Purmessur’s team will perform the research on dogs with intervertebral disc disease and on chondrodystrophic canine in vitro cell cultures. Chondrodystrophy refers to the "long and low" body shape characteristic of many dog breeds including dachshunds and corgis. This gene mutation also increases the risk of disc disease in these breeds.

In addition to its effects on quality of life, chronic low back pain in people exerts a significant socioeconomic burden. As many of its sufferers try to manage the pain with prescription drugs, it also has contributed to the growing opioid crisis, which is now a national research priority.

According to Purmessur, director of the Spinal Therapeutics Lab and faculty member of the Spine Research Institute, most current surgical and non-surgical treatments focus on alleviating the pain. “The problem with focusing on just the pain, is that it doesn’t fix the disease,” she explained. “You’re just treating the symptoms.”

Intervertebral disc (IVD) degeneration is highly associated with low back pain, and blood vessel and nerve growth into the disc have been identified in patients with chronic pain. However, the specific pathways propagating the ingrowth and causing pain have yet to be identified. Purmessur believes mast cells play a role. Present in connective tissues throughout the body, mast cells regulate inflammation and pain in musculoskeletal diseases such as rheumatoid arthritis and osteoarthritis. They are considered to be part of the innate immune system.

Her team’s published and supportive work have demonstrated significantly increased levels of mast cell marker tryptase in the IVDs of human and canine patients with painful disc degeneration, suggesting that mast cells function to enhance catabolism, inflammation and pain pathways in discogenic back pain.

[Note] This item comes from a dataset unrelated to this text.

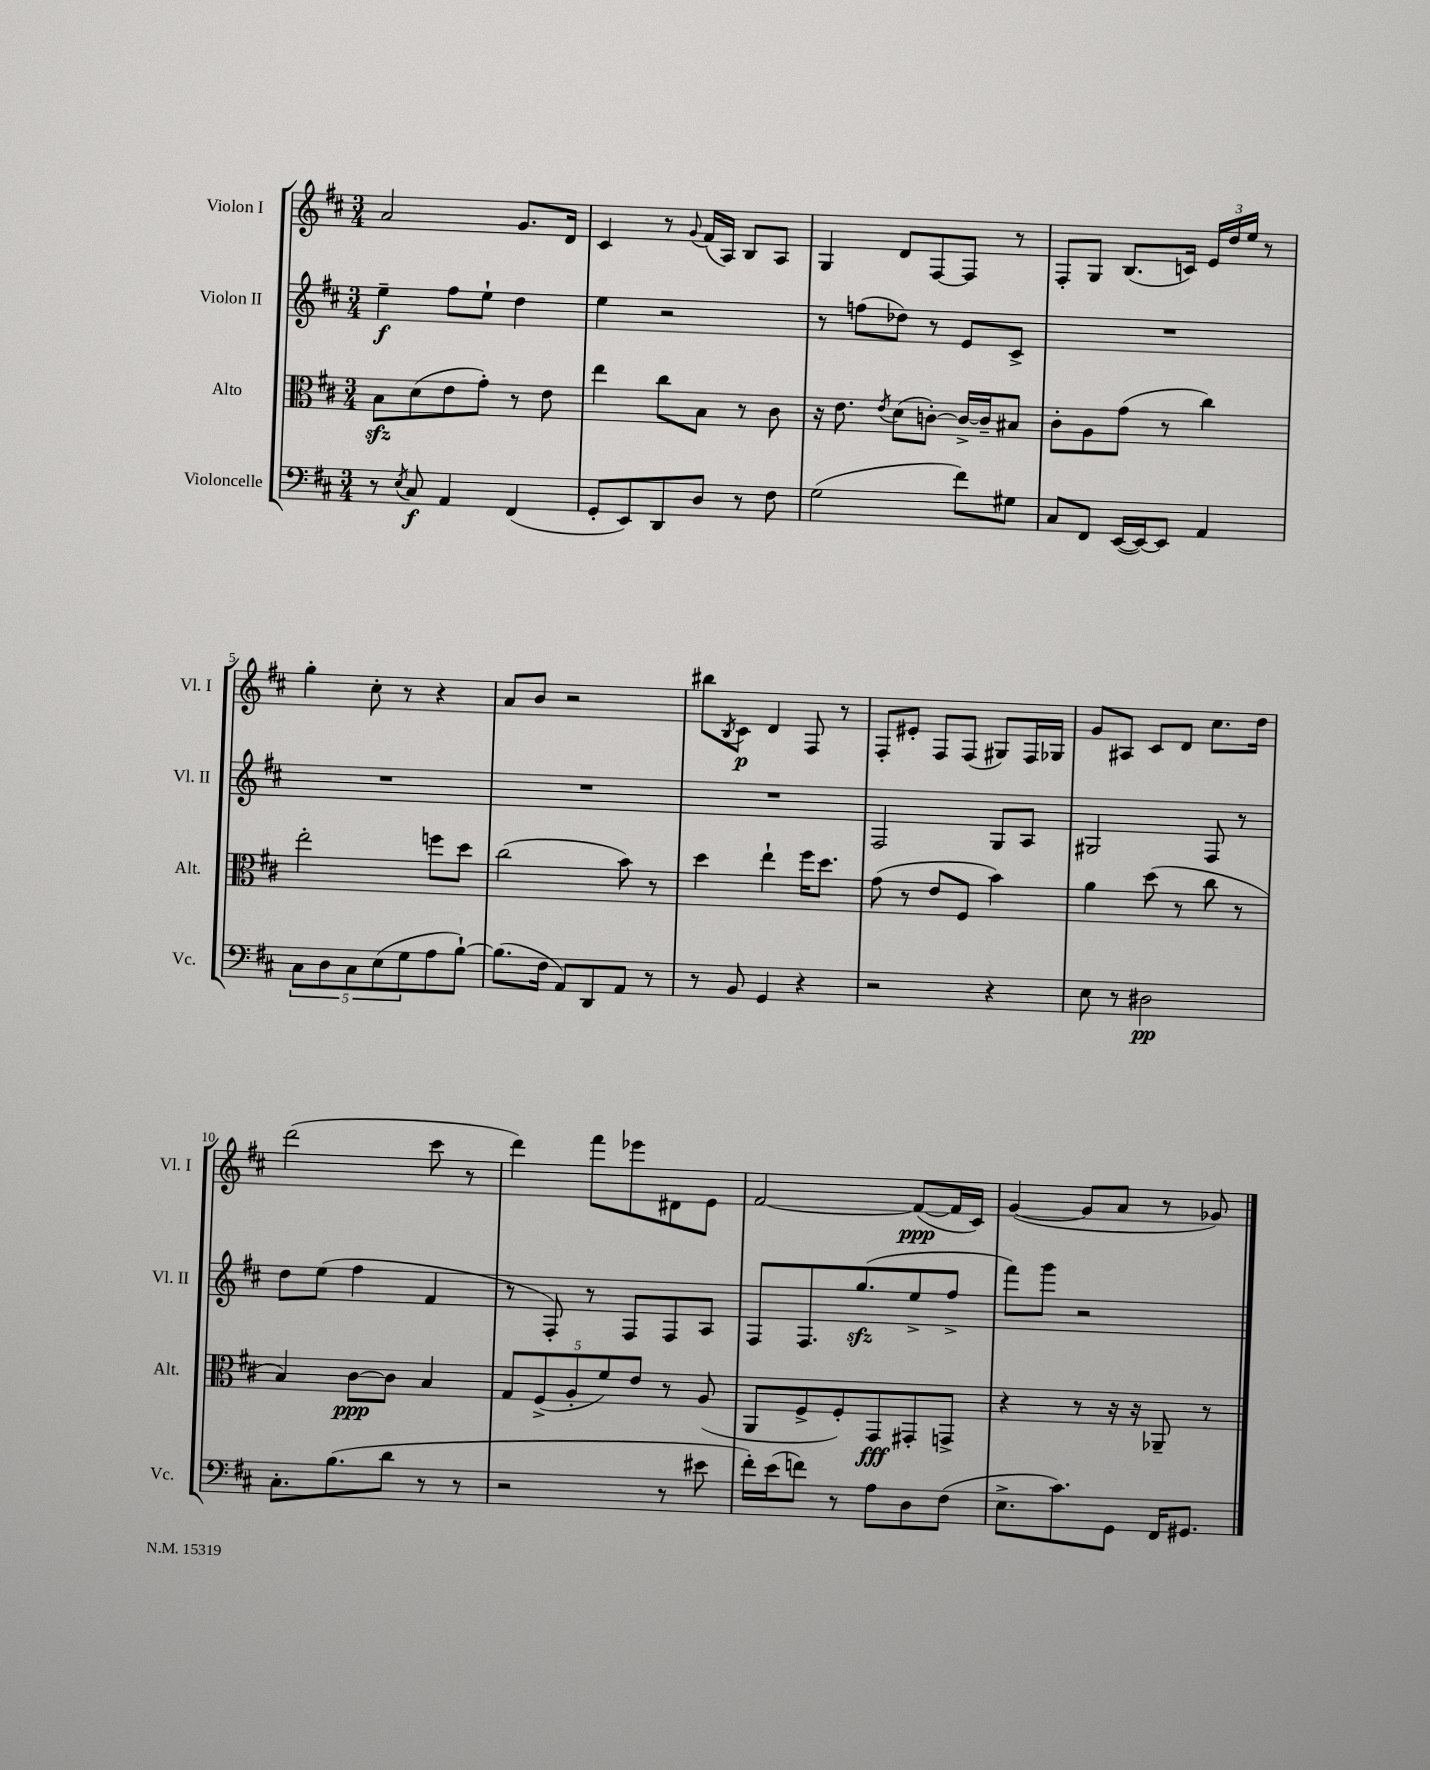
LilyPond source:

The $377,520, two-year grant will fund a low back pain study to determine the role of mast cells and protease-activated receptor 2—a protein that modulates inflammatory responses among other things—and how they can be used for therapeutic effect. According to Purmessur, immune-modulation has never been applied to IVD degeneration as a non-addictive strategy to treat low back pain.

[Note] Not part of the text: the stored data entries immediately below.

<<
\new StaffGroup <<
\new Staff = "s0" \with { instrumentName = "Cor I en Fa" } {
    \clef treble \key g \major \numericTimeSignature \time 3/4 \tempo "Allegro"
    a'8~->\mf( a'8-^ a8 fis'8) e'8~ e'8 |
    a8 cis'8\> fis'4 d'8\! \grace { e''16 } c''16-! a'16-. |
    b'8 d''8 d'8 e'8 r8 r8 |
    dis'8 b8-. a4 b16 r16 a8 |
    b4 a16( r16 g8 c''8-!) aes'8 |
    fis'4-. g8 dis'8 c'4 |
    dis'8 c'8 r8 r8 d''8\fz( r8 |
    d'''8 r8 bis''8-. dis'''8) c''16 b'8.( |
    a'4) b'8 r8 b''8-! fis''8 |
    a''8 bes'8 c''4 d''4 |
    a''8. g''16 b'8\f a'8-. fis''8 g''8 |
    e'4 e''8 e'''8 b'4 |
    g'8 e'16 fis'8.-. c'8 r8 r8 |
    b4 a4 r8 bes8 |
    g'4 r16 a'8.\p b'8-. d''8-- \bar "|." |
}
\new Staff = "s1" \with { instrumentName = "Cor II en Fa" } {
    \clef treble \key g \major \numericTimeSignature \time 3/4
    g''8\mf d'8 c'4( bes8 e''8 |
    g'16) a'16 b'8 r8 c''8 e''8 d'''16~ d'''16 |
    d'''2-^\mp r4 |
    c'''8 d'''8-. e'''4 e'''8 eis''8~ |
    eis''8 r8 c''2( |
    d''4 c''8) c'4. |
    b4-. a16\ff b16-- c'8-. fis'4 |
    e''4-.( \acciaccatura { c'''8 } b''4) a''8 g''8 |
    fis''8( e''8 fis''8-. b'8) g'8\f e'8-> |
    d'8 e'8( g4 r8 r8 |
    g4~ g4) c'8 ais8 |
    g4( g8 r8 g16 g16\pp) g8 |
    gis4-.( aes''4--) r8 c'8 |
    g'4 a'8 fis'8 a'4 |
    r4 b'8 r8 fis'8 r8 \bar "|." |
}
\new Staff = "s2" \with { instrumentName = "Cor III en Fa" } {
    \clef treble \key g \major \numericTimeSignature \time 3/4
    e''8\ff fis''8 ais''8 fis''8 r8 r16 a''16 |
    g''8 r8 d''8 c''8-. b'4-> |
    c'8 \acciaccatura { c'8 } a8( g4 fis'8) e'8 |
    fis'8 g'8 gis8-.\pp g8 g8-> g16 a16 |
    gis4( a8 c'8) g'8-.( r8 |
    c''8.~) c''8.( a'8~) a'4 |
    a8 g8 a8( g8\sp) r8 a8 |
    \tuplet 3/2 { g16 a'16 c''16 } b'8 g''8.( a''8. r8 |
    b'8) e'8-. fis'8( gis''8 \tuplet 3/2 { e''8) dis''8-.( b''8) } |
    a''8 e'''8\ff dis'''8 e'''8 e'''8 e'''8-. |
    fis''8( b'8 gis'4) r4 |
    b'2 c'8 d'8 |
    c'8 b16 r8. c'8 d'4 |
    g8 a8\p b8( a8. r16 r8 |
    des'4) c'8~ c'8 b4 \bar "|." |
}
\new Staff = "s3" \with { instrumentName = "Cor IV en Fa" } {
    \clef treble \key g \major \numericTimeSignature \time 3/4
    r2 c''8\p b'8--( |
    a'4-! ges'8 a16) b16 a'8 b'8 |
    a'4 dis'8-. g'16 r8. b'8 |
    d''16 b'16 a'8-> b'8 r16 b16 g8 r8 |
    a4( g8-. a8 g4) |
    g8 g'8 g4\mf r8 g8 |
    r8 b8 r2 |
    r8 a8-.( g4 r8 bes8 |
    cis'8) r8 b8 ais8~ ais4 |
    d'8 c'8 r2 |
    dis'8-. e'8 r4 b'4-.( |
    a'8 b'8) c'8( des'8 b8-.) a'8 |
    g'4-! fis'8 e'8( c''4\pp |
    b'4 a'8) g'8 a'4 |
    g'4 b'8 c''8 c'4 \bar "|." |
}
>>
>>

microscopic images of canine intervertebral cells
Histological tissue staining of cells (left) in the dog intervertebral disc joint; (middle) mast cells in vitro; (right) immunohistochemical staining for target pathway protease-activated receptor 2 in disc tissue

Purmessur said that the chondrodystrophic dog is currently under-utilized as an intermediate animal model of low back pain despite its similarities to disc degeneration in humans. The research also carries veterinary care value.

“A large animal model is a necessary step toward beginning human patient clinical trials,” she added, “but there also is significant potential benefit in reducing pain and suffering of companion animals currently seen in veterinary clinics.”

Collaborators include College of Veterinary Medicine Associate Professor Sarah Moore and Assistant Professors Joelle Fenger and Kara Corps, as well College of Medicine Associate Professor Candice Askwith, Biostatistician Brett Klamer and Dr. Safdar Khan, the Benjamin R. and Helen Slack Wiltberger Endowed Chair in Orthopaedic Spine Surgery.

This article was first posted September 25, 2020 by The Ohio State University's College of Engineering.